Corporate governance is the structure, or the template that houses the set of rules that regulate the operating practices, procedures, processes and ethics, assuring that the firm conforms to best practices and the law across the spectrum of all its activities. It also assures that the best interests of the firm’s stakeholders are protected.
The firm’s stakeholders are generally defined as its stockholders, its financiers, its board of directors, its management, its employees, its suppliers, its customers, the end-use consumer, the communities in which it operates and the government.
Corporate Governance vs. Rules
Corporate governance is considered to be the “structure” or the framework containing the rules, as opposed to corporate governance being the rules themselves. This builds in flexibility to adapt to the environment in which the firm operates. Corporate governance is like a house with furniture. It is possible to rearrange the furniture without compromising the integrity of the house itself. Corporate governance is the house. The rules are the furniture inside the house. Obviously, one would want the furniture to be compatible with the house itself.
Responsibility for corporate governance is vested with the firm’s board of directors.
The audit committee is a creation of the board of directors of the firm. Its membership is comprised of members of the board of directors. The primary role of the audit committee in most publicly traded companies is to assist the board of directors with its corporate governance oversight responsibilities in the areas of: (1) external auditing processes to assure the independence of the firm’s external auditors and the integrity of the firm’s financial statements, (2) internal auditing processes to assure that the firm’s internal controls are usefully efficacious, (3) regulatory and legal compliance to assure that the firm’s code of conduct is in compliance with all regulatory and legal requirements at all levels of government and (4) risk management to assure that the allocation of the firm’s resources (financial, human, tangible assets and goodwill) are optimized and conform with the firm’s goals and objectives.

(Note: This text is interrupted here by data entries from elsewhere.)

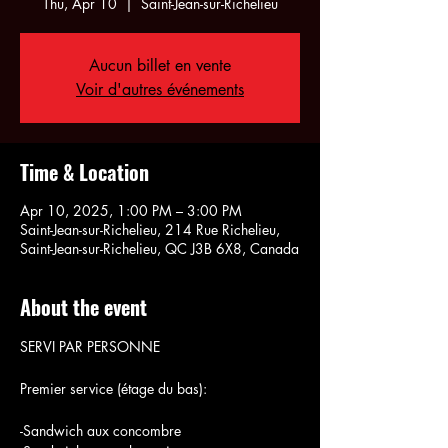
Thu, Apr 10
  |  
Saint-Jean-sur-Richelieu
Aucun billet en vente
Voir d'autres événements
Time & Location
Apr 10, 2025, 1:00 PM – 3:00 PM
Saint-Jean-sur-Richelieu, 214 Rue Richelieu,
Saint-Jean-sur-Richelieu, QC J3B 6X8, Canada
About the event
SERVI PAR PERSONNE
Premier service (étage du bas):
-Sandwich aux concombre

The role of the audit committee, as a central facet in the execution of first-rate corporate governance, is continually evolving. From time to time, the audit committee may be called upon to address specific issues that fall outside of its primary role.
“Qualifying” Audit Committee
A major requirement for any firm to be listed on any U.S. stock exchange is that the audit committee must be a “qualifying” audit committee. That is, the audit committee must be composed of independent outside directors with at least one committee "qualifying" as a financial expert. An independent outside director is defined as a person who is not an employee of the company and is not affiliated with the company in any way.
“Qualifying” Financial Expert
In the final rules issued by the Securities and Exchange Commission pursuant to Section 407 of the Sarbanes-Oxley Act of 2002, the “qualifying financial expert” must have the following abilities: (1) an understanding of GAAP (Generally Accepted Accounting Principles) and financial statements; (2) experience in the preparation or auditing of financial statements of generally comparable issuers, and the application of such principles in connection with the accounting for estimates, accruals and reserves; (3) experience with internal accounting controls; and (4) an understanding of audit committee functions.